- _課題の目標_
課題文によると、小田兼利氏はPGα21Caの開発のための実験に何年を費やしたのですか。

- _課題文_
ポリグルタミン酸

シリーズ「あの話,どうなった・・・・」

今年の元旦に発生した能登半島地震から2ヶ月が経過したが,生活用水の問題は簡単に解決できそうにない.そこで思い出したのが,20年位前に話題になった「納豆のネバネバで水を浄化する」という話である.

ネバネバの正体はポリグルタミン酸(PGA)である.

γ‐ポリグルタミン酸は納豆菌(Bacillus natto)が煮大豆のタンパク質や炭水化物を養分として分解するときに生成する発酵物質であり,うまみ成分であるグルタミン酸が多数ペプ チド結合したものである.

納豆のねばりの原因でるPGAは水溶性と生分解性を有するとともに食用が可能である.また,PGAは乾燥して粉末として単離することができる.PGAを水に加えると凝集剤として機能する.凝集剤は,液体から固体粒子を分離する化学物質であり,これを使用すると粒子は弱く結合した集合体(フロック)となり,容器の底に沈殿するので容易に分離することができる.

小田兼利氏が発明,商品化した高分子凝集剤PGα21Caはポリグルタミン酸(PGA)のカルシウム塩と思われる.100グラムで1トンの汚水が処理可能という.小田氏は,熊本県天草市出身で阪大工学部卒のエンジニアで,2006年には出身地である天草に工場を建設すると言う記事がウエブ上に残っている.

  くまもと経済  天草市牛深町に健康食品製造工場を建設 大阪市の日本ポリグル㈱ 6月に着工

かなり時間が経ち,その後どうなったか改めて調べてみた

   結論を言えば,水資源に恵まれている日本では需要はなかったようだ.一方,タイ,ソマリア,バングラデシュ,タンザニア,エチオピア,ブラジルなどの開発途上国ではそれなりに実績を上げているということがわかった.「2004年スマトラ島沖地震」の時,タイ政府の要請による援助が契機となり,国際的に知られるようになった.政府広報によると,大規模な浄化装置やそれを維持するための電気設備や技術を必要としない点が現地のニーズに合ったらしい.バケツと攪拌用の棒、茶漉しと布切れからなるフィルターさえあればどこでも使用可能であり,レスキューセットとしても製品化されているという.

    彼の発想は,自らの体験,即ち1995年の阪神淡路大震災の際に水の確保に困っている人々を目の当たりにした体験から発しているという.小田氏は,PGα21Ca開発のための実験に7年を費やしたと述べている.

その他の展開

1)納豆樹脂九大広報第2号 --- 研究紹介 2001)

- _データ抜粋_
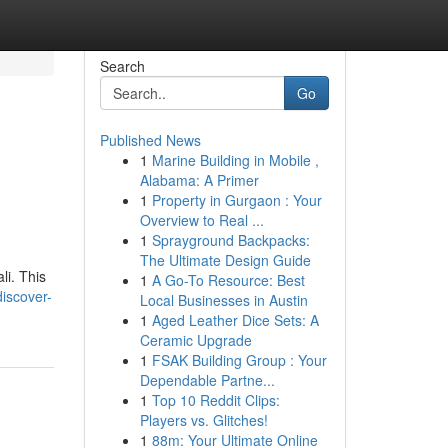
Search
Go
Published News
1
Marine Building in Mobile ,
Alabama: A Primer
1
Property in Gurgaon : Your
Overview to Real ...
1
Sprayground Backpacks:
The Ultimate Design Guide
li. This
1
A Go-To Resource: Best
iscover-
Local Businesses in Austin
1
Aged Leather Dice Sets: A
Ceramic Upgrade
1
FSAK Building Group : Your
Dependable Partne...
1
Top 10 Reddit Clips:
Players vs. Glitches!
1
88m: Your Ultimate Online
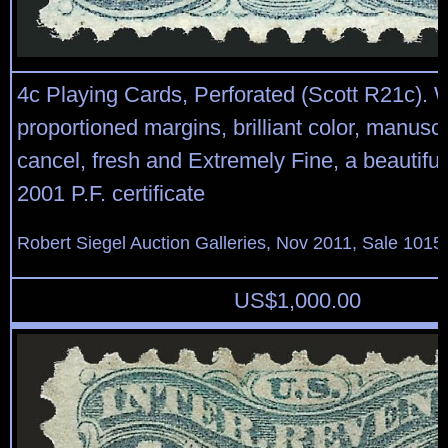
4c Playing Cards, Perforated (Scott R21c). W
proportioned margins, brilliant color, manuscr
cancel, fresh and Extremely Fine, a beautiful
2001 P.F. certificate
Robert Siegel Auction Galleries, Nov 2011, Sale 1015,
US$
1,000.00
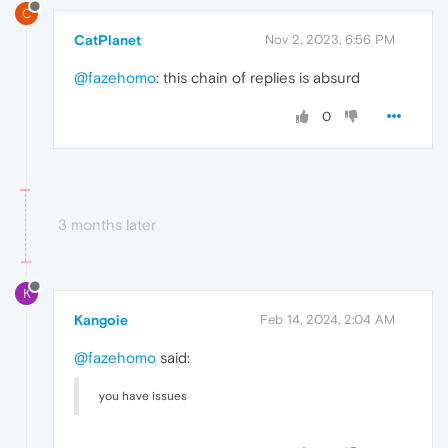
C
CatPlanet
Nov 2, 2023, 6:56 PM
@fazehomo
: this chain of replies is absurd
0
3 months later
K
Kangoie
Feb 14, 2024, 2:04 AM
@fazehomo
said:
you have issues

...

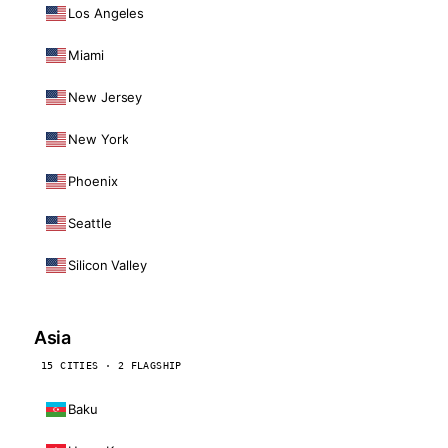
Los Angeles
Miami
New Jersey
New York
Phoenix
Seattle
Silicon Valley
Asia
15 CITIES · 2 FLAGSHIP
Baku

==

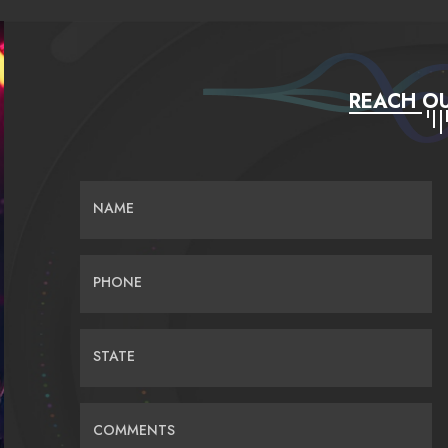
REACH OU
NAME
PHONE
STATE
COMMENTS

- _解答例_
7年です。